My wedding is exactly 8 months away. I have a total of 8 bridesmaids and 2 junior bridesmaids. One of my bestfriends is serving as my matron of honor, while my sister and other bestfriend are serving as co-maids of honor. My father and stepmother just got married, but have been together for several years, (before my fiance and I got together). I'm not very close to my stepsister, but to please my father and stepmother I placed my stepsister behind my last honor attendant.
I came home to find out that my fiance's sister was very upset that I put my stepsister before her. My mother-in-law actually sent my fiance a text message to tell me to put her in front of my stepsister. He doesn't care either way, because this whole planning process has been a drama filled mess from the beginning. Either my father is upset or his mother is upset about something.
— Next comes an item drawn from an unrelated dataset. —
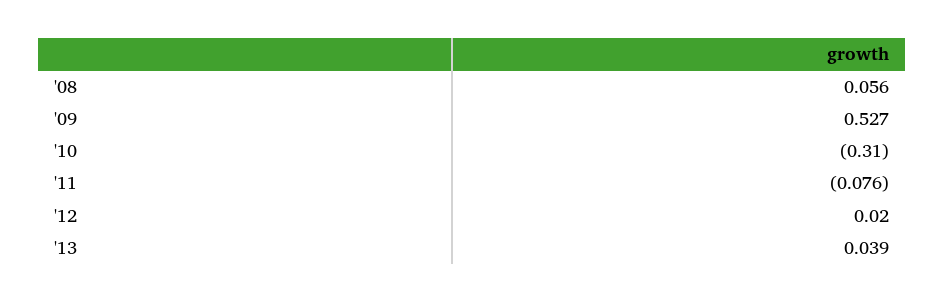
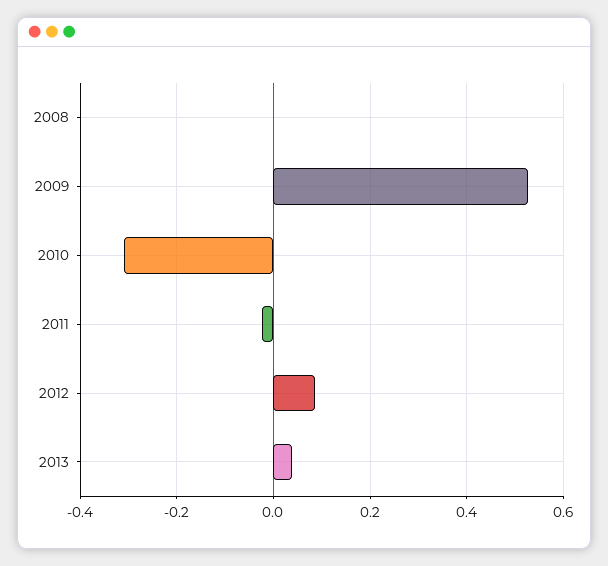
'08: 0.056 -> 0
'11: -0.076 -> -0.02
'12: 0.02 -> 0.08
How should I proceed? I am closer to my sister-in-law, but because we are now a blended family (my mother is deceased), I thought it would be a showing of 'good faith' to put my stepsister after my sister and honor attendants. What is the general rule of thumb?
Please advise.
(This post was
edited by TWQadmin on Mar 9, 2008, 7:26 PM)
I'm not certain why the order of lineup needs to be determined 8 months in advance in this case - unless the dresses are alternating colors. Usually, outside of the "honor attendant" positions, people just line their attendants up by height, or in a manner that is visually appealing in photographs. There's no reason (other than the alternating dress style/color one) to discuss with them where they will stand this early.
When you do give them the final lineup, you could just tell them that you've balance the group for the best photographic presentation. By telling them that you'e chosen a spot because you're closer to one than another, you're automatically setting out to hurt someone's feeling.